PESCARA. La sentenza del Tribunale amministrativo regionale del Lazio, che su ricorso del Codacons ha annullato i piani regionali antiludopatia, alimentati da un fondo nazionale di 50 milioni di euro, ha riflessi soprattutto sulle nove regioni italiane che a oggi si sono dotate di un piano di contrasto al gioco patologico e sono quindi teoricamente pronte a realizzarlo. Fra queste, spiega Agipronews, l’agenzia di stampa giochi e scommesse, c’è anche l’Abruzzo che avrebbe investito un milione e 100 mila euro contro le luidopatie, cioè le malattia del gioco d’azzardo. Alla Lombardia, in sede di ripartizione, è toccata la fetta più grande, 8,2 milioni e che già nei mesi scorsi ha finanziato con due milioni di euro un bando che prevede diverse linee d’azione: informazione e comunicazione, formazione, ascolto e orientamento mappatura e contestuale azione di controllo, azioni no slot, controllo e vigilanza, ricerca.
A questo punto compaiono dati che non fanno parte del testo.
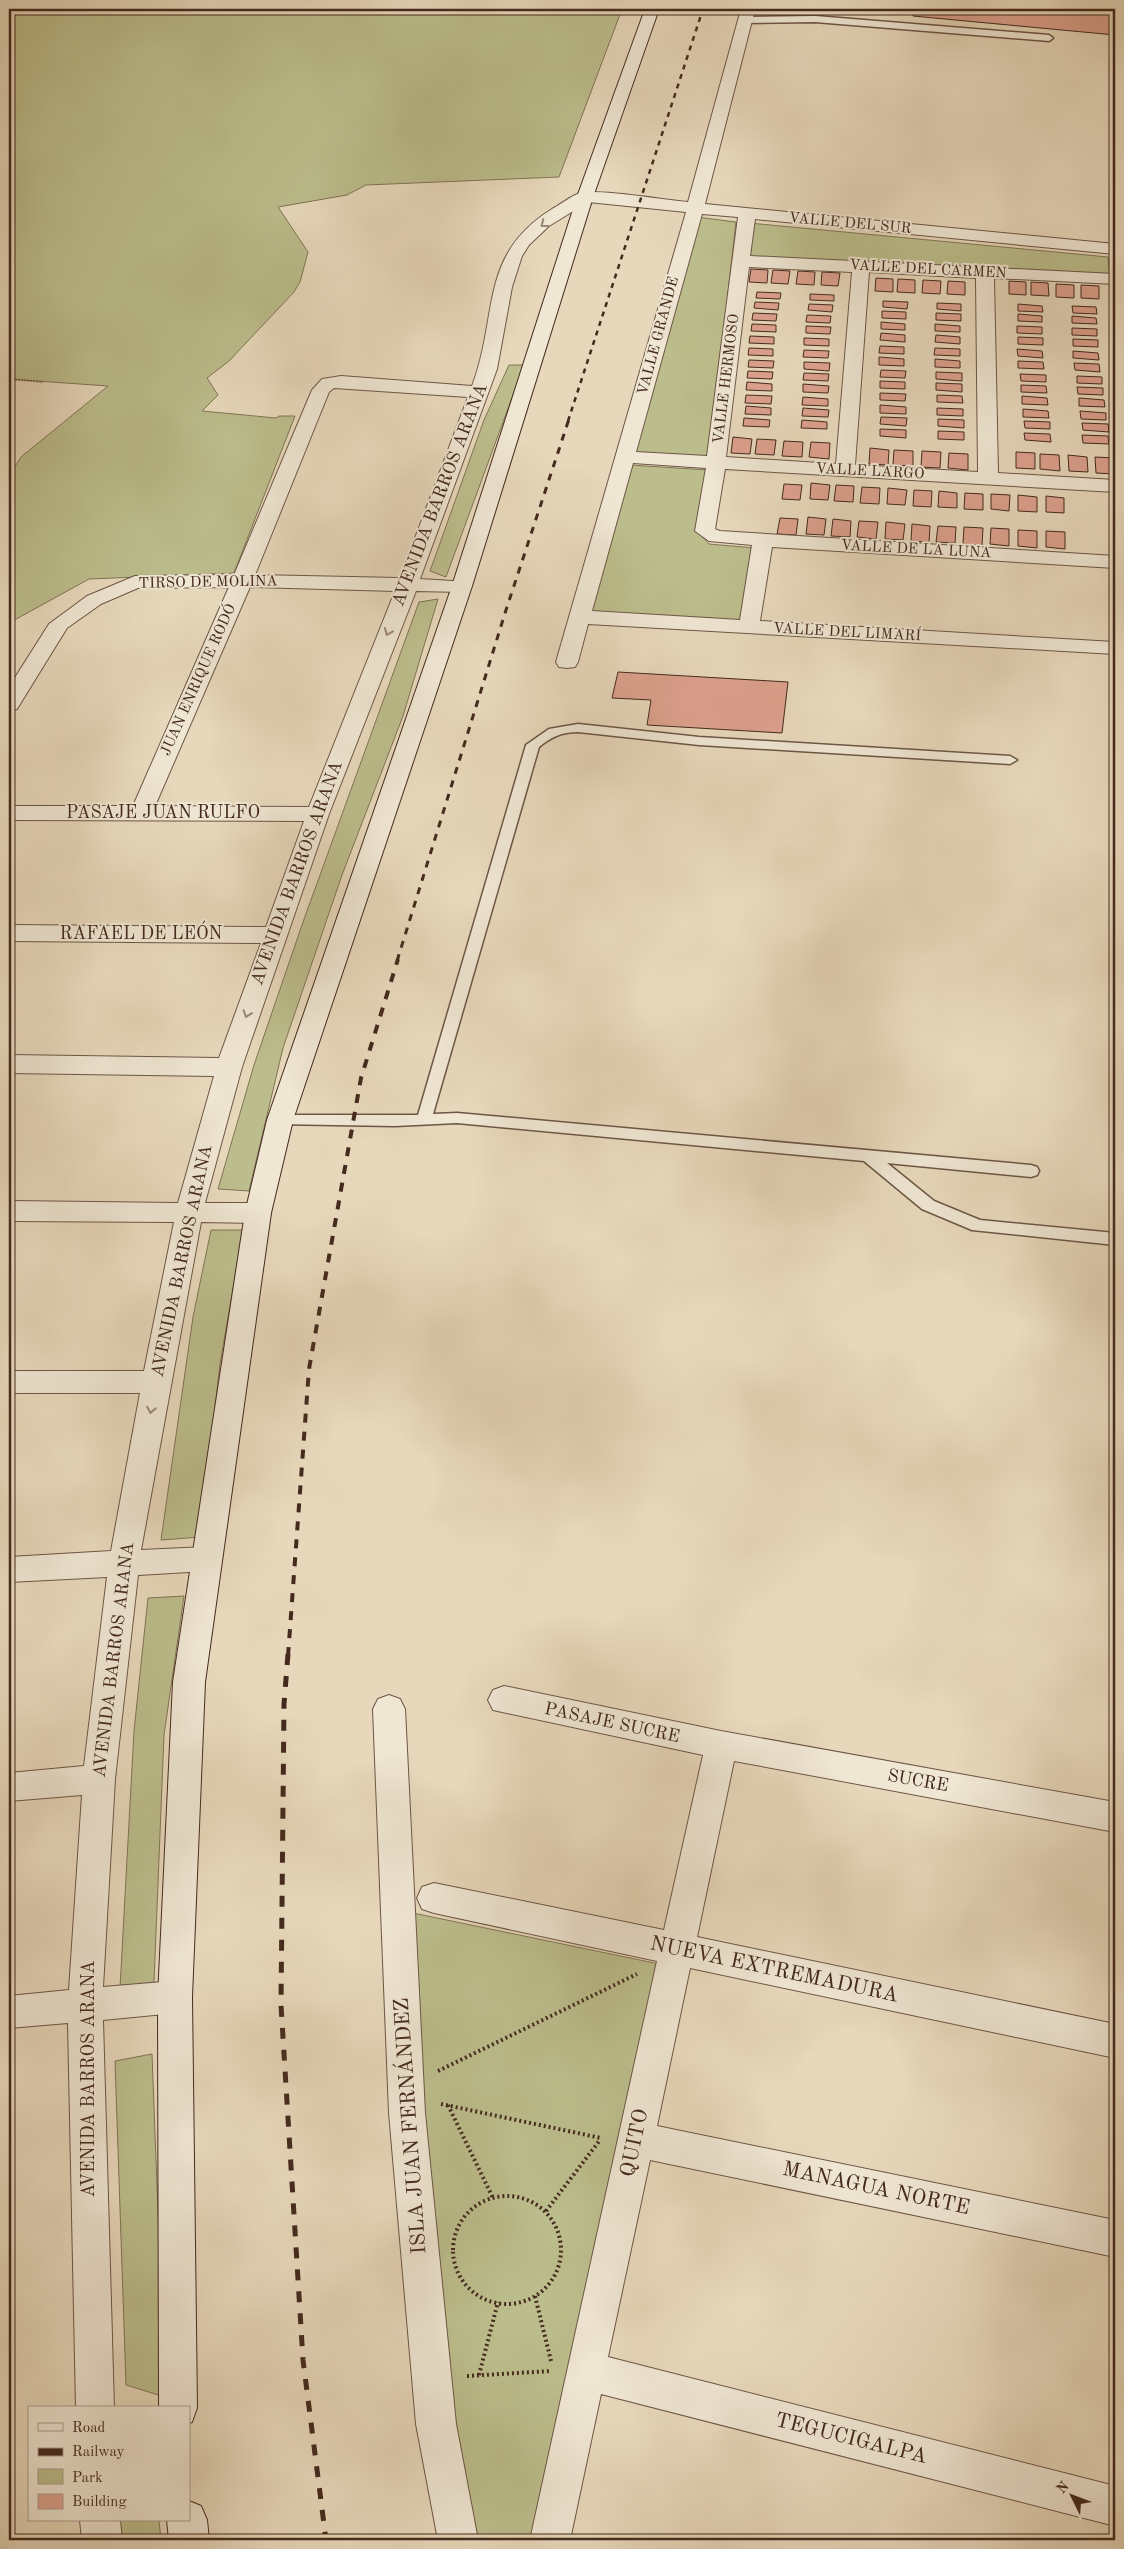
<svg xmlns="http://www.w3.org/2000/svg" width="1124" height="2549" font-family="'Old Standard TT',serif">
<style>
.green{fill:#bcbd8c;stroke:#807455}
.building{fill:#dda18e;stroke:#442a1e}
.lines{fill:none;stroke-linecap:round;stroke-linejoin:round}
.lane-casing{stroke:#6d5645;stroke-width:3}
.street-casing{stroke:#6d5645;stroke-width:2}
.secondary-casing{stroke:#442a1e;stroke-width:2}
.path-far1{stroke:#442a1e;stroke-width:2;stroke-dasharray:0.5 1;stroke-linecap:butt}
.path{stroke:#442a1e;stroke-width:4;stroke-dasharray:2 3;stroke-linecap:butt}
.lane{fill:#efe6d3;fill-rule:evenodd}
.street{fill:#efe6d3;fill-rule:evenodd}
.secondary{fill:#efe6d3;fill-rule:evenodd}
.rail-far3{stroke:#442a1e;stroke-width:2.5;stroke-dasharray:5 5;stroke-linecap:butt}
.rail-far2{stroke:#442a1e;stroke-width:3;stroke-dasharray:7 7;stroke-linecap:butt}
.rail-far1{stroke:#442a1e;stroke-width:4;stroke-dasharray:9 9;stroke-linecap:butt}
.rail{stroke:#442a1e;stroke-width:5;stroke-dasharray:11 11;stroke-linecap:butt}
.oneway{stroke:#9a8878}
.labels{text-anchor:middle;dominant-baseline:central;stroke-width:4;stroke-linejoin:round;paint-order:stroke}
.far-street-label{font-size:15px;fill:#442a1e;stroke:#efe6d3}
.street-label{font-size:18px;fill:#442a1e;stroke:#efe6d3}
.near-street-label{font-size:21px;fill:#442a1e;stroke:#efe6d3}
</style>
<rect width="100%" height="100%" fill="#e7d8bb"/>
<filter id="stains"><feTurbulence type="fractalNoise" baseFrequency=".004" numOctaves="4"/><feColorMatrix values="0 0 0 0 .2 0 0 0 0 .09 0 0 0 0 .02 0 0 0 .5 -.17"/></filter>
<radialGradient id="worn" r=".72"><stop offset=".6" stop-color="#630" stop-opacity="0"/><stop offset="1" stop-color="#630" stop-opacity=".3"/></radialGradient>
<path class="green" d="M9 9H622L559 177 366 185 347 195 278 207 308 252 300 282 294 292 229 361 207 378 218 395 202 411 276 418 279 416H295L234 573 89 579 9 623V476L21 457 108 386 9 379Z
M697 217 736 222 709 463 632 458Z
M749 223 1108 257 1110 276 745 258Z
M509 365H524L446 577 430 571 484 420Z
M630 465 708 470 698 532 709 544 755 548 743 628 587 617Z
M438 599 403 716 342 875 283 1048 249 1191 218 1189 254 1065 303 922 419 602Z
M211 1230H243L220 1364 200 1537 161 1540 193 1317Z
M184 1596 164 1735 154 1982 120 1988 134 1731 148 1598Z
M413 1913 659 1964 532 2540H467L435 2329Z
M152 2054 165 2397 126 2385 115 2061Z
M117 2520H159L161 2540H119Z"/>
<path class="building" d="M916 9H1115V35L913 16Z
M751 269 768 270 767 283 749 282Z
M773 270 790 271 788 284 771 283Z
M798 271 815 272 814 285 796 284Z
M822 272 840 273 838 286 821 285Z
M876 278 893 279V292L875 291Z
M898 279 915 280V293L897 292Z
M923 280 941 281 940 294 922 293Z
M948 281 965 282V295L947 294Z
M1009 281 1026 282V295L1009 294Z
M1031 282 1048 283 1049 296 1031 295Z
M1056 284 1074 285V298L1056 297Z
M1081 285 1099 286V299L1081 298Z
M757 292 781 293 780 299 756 298Z
M810 294 834 295V301L810 300Z
M883 301 908 302 907 309 883 307Z
M755 302 779 303 778 310 754 308Z
M937 303 961 304V311L937 309Z
M809 304 833 305 832 312 808 310Z
M1018 304 1042 306 1043 312 1018 311Z
M1072 306 1096 307 1097 314 1073 313Z
M882 311 906 312V319L882 318Z
M753 313 777 314 776 321 752 320Z
M936 313 961 314V321L936 320Z
M1018 314 1042 316V322L1018 321Z
M807 315 831 316 830 323 806 322Z
M1072 316 1096 318 1097 324 1072 323Z
M881 322 905 324V330L881 329Z
M752 324 776 325V332L751 331Z
M935 324 960 326V332L935 331Z
M806 326 831 327 830 334 806 333Z
M1017 326 1042 327V334L1017 333Z
M1072 328 1097 329V336L1072 335Z
M881 333 905 335V342L880 340Z
M936 335 960 337V344L935 342Z
M750 336 774 337V344L749 343Z
M1018 337 1043 338V345L1018 344Z
M804 338 829 339V346L804 345Z
M1073 339 1098 340V347L1073 346Z
M880 346 904 347V354L879 353Z
M749 348 773 349V356L748 355Z
M935 348 960 349V356L934 355Z
M1017 349 1042 351 1043 358 1018 356Z
M804 350 829 351 828 358 803 357Z
M1073 351 1098 353 1099 360 1073 358Z
M879 357 904 359V366L879 365Z
M935 359 960 361V368L935 367Z
M749 360 774 361 773 368 748 367Z
M1018 361 1043 362 1044 369 1018 368Z
M804 362 830 363 829 371 804 369Z
M1074 363 1099 364 1100 372 1075 370Z
M881 370 906 371 905 378 880 377Z
M748 371 773 372 772 379 747 378Z
M936 372 962 373V381L936 379Z
M804 373 829 374 828 381 803 380Z
M1020 374 1046 375V382L1021 381Z
M1077 376 1102 377V384L1077 383Z
M880 381 905 382V389L880 388Z
M747 382 772 384V391L746 390Z
M936 383 962 384V392L936 390Z
M803 384 829 386 828 393 803 392Z
M1021 385 1046 386 1047 393 1021 392Z
M1077 387 1103 388V395L1078 394Z
M880 393 906 394 905 401 880 400Z
M746 395 772 396 771 404 745 403Z
M937 395 962 396 963 403 937 402Z
M1022 396 1047 398 1048 405 1022 404Z
M803 397 828 399V406L802 405Z
M1079 398 1104 400 1105 407 1079 406Z
M880 405 906 407V414L880 413Z
M746 406 771 408V415L745 414Z
M803 408 829 410 828 417 802 416Z
M937 408 963 409V416L937 415Z
M1023 409 1048 411 1049 418 1023 417Z
M1080 411 1106 413V420L1081 419Z
M881 417 907 418 906 426 880 424Z
M744 418 770 420 769 427 743 426Z
M938 419 964 420V428L938 426Z
M802 420 827 422V429L801 428Z
M1024 421 1050 422V429L1025 428Z
M1082 423 1108 424 1109 432 1083 430Z
M880 429 906 430V438L880 436Z
M938 431 964 432V440L938 439Z
M1024 433 1050 434 1051 442 1025 440Z
M1082 435 1108 436 1109 444 1083 443Z
M733 437 752 439 750 454 731 453Z
M757 439 776 440 774 455 755 454Z
M784 441 803 442 802 457 782 456Z
M811 442 830 443 829 459 809 457Z
M870 448 889 450 888 465 869 464Z
M894 450 913 451V466L893 465Z
M922 451 941 452 940 468 921 467Z
M1016 452 1035 453V469L1016 468Z
M949 453 968 454V470L948 468Z
M1040 454 1059 455 1060 471 1040 469Z
M1068 455 1087 457 1088 472 1069 471Z
M1095 457 1115 458V474L1096 473Z
M811 483 830 485 828 500 810 499Z
M784 484 802 485 800 500 782 499Z
M836 485 854 486 853 502 834 501Z
M862 487 880 488 879 504 860 503Z
M888 488 907 490 905 505 887 504Z
M914 490 932 491 931 507 913 506Z
M939 491 957 493V508L938 507Z
M965 493 983 494V510L964 509Z
M991 494 1010 495 1009 511 991 509Z
M1018 495 1037 497V512L1018 511Z
M1046 496 1064 498V513L1046 512Z
M808 517 826 519 824 535 806 534Z
M780 518 798 519 796 535 777 534Z
M833 519 851 521 850 537 831 536Z
M859 521 878 522 876 539 857 537Z
M886 522 905 524 903 540 885 539Z
M912 524 930 526 929 542 911 541Z
M938 526 956 527 955 543 936 542Z
M964 527 983 528 982 545 963 544Z
M991 528 1009 529V546L990 544Z
M1018 530 1037 531V548L1018 546Z
M1046 531 1065 532V549L1046 547Z
M618 672 788 682 782 733 647 725 651 700 612 698Z"/>
<g class="lines">
<defs>
<path id="lane" d="M815 16 1049 35 1053 38 1049 41 815 22 745 23 741 20 745 17Z
M578 724 699 737 1010 756 1017 760 1010 764 699 745 578 732C562 732 551 737 539 747L433 1114 457 1113 1031 1165 1037 1167 1039 1171 1037 1175 1031 1177 887 1163 934 1201 980 1220 1115 1233V1245L972 1230 922 1209 864 1161 457 1123 395 1126 275 1124 272 1120 275 1116 280 1115H418L526 745 549 729Z"/>
<path id="street" d="M741 9H755L705 204 1115 244V254L755 219 750 256 1115 274V284L994 278 998 473 1115 480V492L725 469 715 529 720 531 1115 556V568L772 547 760 621 1115 642V654L588 624 578 662 575 667 567 668 559 667 556 662 686 212 588 202 549 226 529 245 522 256 512 287 497 369 420 579 469 582 472 586 469 590 462 592 416 591 329 814 242 1067 205 1203H258L268 1206 271 1213 268 1220 258 1223 201 1222 141 1550 206 1547 217 1550 221 1559 217 1568 206 1571 138 1575 115 1779 103 1987 175 1981 187 1985 192 1997 187 2009 175 2013 103 2020 114 2408H76L68 2023 9 2028V1996L69 1990 82 1795 9 1801V1773L84 1766 107 1577 9 1582V1557L111 1551 140 1393H9V1371H144L174 1222 9 1221V1201L178 1203 214 1076 9 1073V1055L219 1058 261 943 9 941V925L266 927 304 821 9 820V806H133L229 587 138 588 101 604 67 628 17 709 9 711V687L49 624 87 596 135 576 234 575 312 390 322 379 341 376 472 386C499 315 478 255 552 209 562 204 575 192 586 192 616 191 657 199 688 202ZM702 214 738 217 707 456 636 452ZM749 267 852 272 836 464 726 457ZM869 272 976 278 978 472 855 465ZM334 388 468 397 400 578 255 575 329 392ZM633 463 706 468 695 531 709 541 752 545 740 620 592 611ZM250 587 395 591 309 807 155 806Z
M504 1686 721 1731 1115 1802V1832L734 1761 697 1937 1115 2024V2058L690 1968 657 2126 1115 2220V2257L650 2160 608 2357 1115 2486V2526L601 2394 570 2540H530L657 1961 434 1913 422 1909 417 1898 422 1887 434 1883 664 1930 703 1755 493 1710 488 1700 493 1690Z
M389 1695 400 1699 405 1709 425 2113 456 2424 478 2540H438L416 2424 389 2113 373 1709 378 1699Z
M80 2520H120L122 2540H82Z"/>
<path id="secondary" d="M645 9H659L593 197 472 586 293 1120 271 1213 205 1682 192 1997 197 2408 192 2422 189 2423V2408H159L158 1997 173 1682 245 1213 267 1120 452 586 577 197Z
M189 2501 201 2506 207 2520 209 2540H169L167 2520H189Z"/>
</defs>
<use href="#lane" class="lane-casing"/>
<use href="#street" class="street-casing"/>
<use href="#secondary" class="secondary-casing"/>
<path class="path-far1" d="M9 379 43 382"/>
<path class="path" d="M438 2071 637 1974
M441 2104 601 2138
M448 2105 493 2198
M453 2250a54 54 0 1 1 108 0a54 54 0 1 1-108 0Z
M546 2211 600 2140
M535 2296 551 2361
M479 2375 498 2302
M467 2376 551 2371"/>
<use href="#lane" class="lane"/>
<use href="#street" class="street"/>
<use href="#secondary" class="secondary"/>
<path class="rail-far3" d="M568 421 703 9"/>
<path class="rail-far2" d="M397 961 506 610 569 419"/>
<path class="rail-far1" d="M288 1656 309 1369 361 1078 398 959"/>
<path class="rail" d="M288 1654 284 1704 281 2005 303 2360 326 2540"/>
</g>
<defs><path id="oneway-chevron" d="M-2-3.5L2.5 0L-2 3.5" fill="none" stroke-width="1.6" stroke-linecap="round" stroke-linejoin="round" transform="scale(1.25)"/></defs>
<g class="oneway">
<use href="#oneway-chevron" transform="translate(544 224) rotate(143)"/>
<use href="#oneway-chevron" transform="translate(388 632) rotate(112)"/>
<use href="#oneway-chevron" transform="translate(247 1014) rotate(109)"/>
<use href="#oneway-chevron" transform="translate(151 1410) rotate(100)"/>
</g>
<g class="labels">
<g class="far-street-label">
<text transform="translate(850 224) rotate(5)">VALLE DEL SUR</text>
<text transform="translate(928 270) rotate(3)">VALLE DEL CARMEN</text>
<text transform="translate(659 336) rotate(-75)">VALLE GRANDE</text>
<text transform="translate(727 379) rotate(-83)">VALLE HERMOSO</text>
<text transform="translate(870 472) rotate(3)">VALLE LARGO</text>
<text transform="translate(916 550) rotate(3)">VALLE DE LA LUNA</text>
<text transform="translate(208 583) rotate(-1)">TIRSO DE MOLINA</text>
<text transform="translate(847 633) rotate(3)">VALLE DEL LIMARÍ</text>
<text transform="translate(199 680) rotate(-66)">JUAN ENRIQUE RODÓ</text>
</g>
<g class="street-label">
<text transform="translate(440 495) rotate(-69)">AVENIDA BARROS ARANA</text>
<text x="163" y="813">PASAJE JUAN RULFO</text>
<text transform="translate(297 873) rotate(-70)">AVENIDA BARROS ARANA</text>
<text x="141" y="934">RAFAEL DE LEÓN</text>
<text transform="translate(182 1261) rotate(-78)">AVENIDA BARROS ARANA</text>
<text transform="translate(114 1660) rotate(-83)">AVENIDA BARROS ARANA</text>
<text transform="translate(612 1723) rotate(12)">PASAJE SUCRE</text>
<text transform="translate(918 1781) rotate(10)">SUCRE</text>
<text transform="translate(89 2079) rotate(-90)">AVENIDA BARROS ARANA</text>
</g>
<g class="near-street-label">
<text transform="translate(774 1970) rotate(12)">NUEVA EXTREMADURA</text>
<text transform="translate(411 2126) rotate(-94)">ISLA JUAN FERNÁNDEZ</text>
<text transform="translate(635 2143) rotate(-78)">QUITO</text>
<text transform="translate(876 2189) rotate(12)">MANAGUA NORTE</text>
<text transform="translate(851 2439) rotate(14)">TEGUCIGALPA</text>
</g>
</g>
<rect width="1124" height="2549" fill="none" stroke="#e7d8bb" stroke-width="30"/>
<rect x="10" y="10" width="1104" height="2529" fill="none" stroke="#442a1e" stroke-width="2.5"/>
<rect x="15" y="15" width="1094" height="2519" fill="none" stroke="#442a1e"/>
<rect x="28" y="2406" width="162" height="115" fill="#efe6d3" stroke="#ab9b8b"/>
<rect x="38" y="2423" width="25" height="8" fill="#efe6d3" stroke="#ab9b8b"/>
<text x="72" y="2432" font-size="15" fill="#442a1e">Road</text>
<rect x="38" y="2448" width="25" height="8" fill="#442a1e" stroke="#ab9b8b"/>
<text x="72" y="2456" font-size="15" fill="#442a1e">Railway</text>
<rect x="38" y="2469" width="25" height="15" fill="#bcbd8c" stroke="#ab9b8b"/>
<text x="72" y="2482" font-size="15" fill="#442a1e">Park</text>
<rect x="38" y="2494" width="25" height="15" fill="#dda18e" stroke="#ab9b8b"/>
<text x="72" y="2506" font-size="15" fill="#442a1e">Building</text>
<g transform="translate(1072 2496) rotate(312)" stroke="#efe6d3" stroke-width="4" paint-order="stroke">
<path d="M0-4L9 19L0 12L-9 19Z" fill="#442a1e"/>
<text y="-8" font-size="14" font-weight="bold" text-anchor="middle" fill="#442a1e">N</text>
</g>
<rect width="100%" height="100%" filter="url(#stains)"/>
<rect width="100%" height="100%" fill="url(#worn)"/>
</svg>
Fra le regioni “pronte”, prosegue Agipronews, c’è anche il Lazio, che il 22 marzo 2017 ha presentato un Piano regionale per il contrasto del gioco patologico da 14,4 milioni, nel quale confluisce anche una porzione del fondo nazionale, pari a 4,8 milioni. Le altre sono la Toscana, a cui toccano 3,1 milioni di euro dei 50 stanziati dal fondo, il Veneto (4 milioni), l’Abruzzo (1,1), la Calabria (1,6), il Friuli (1), la Puglia (3,4) e il Piemonte (3,6).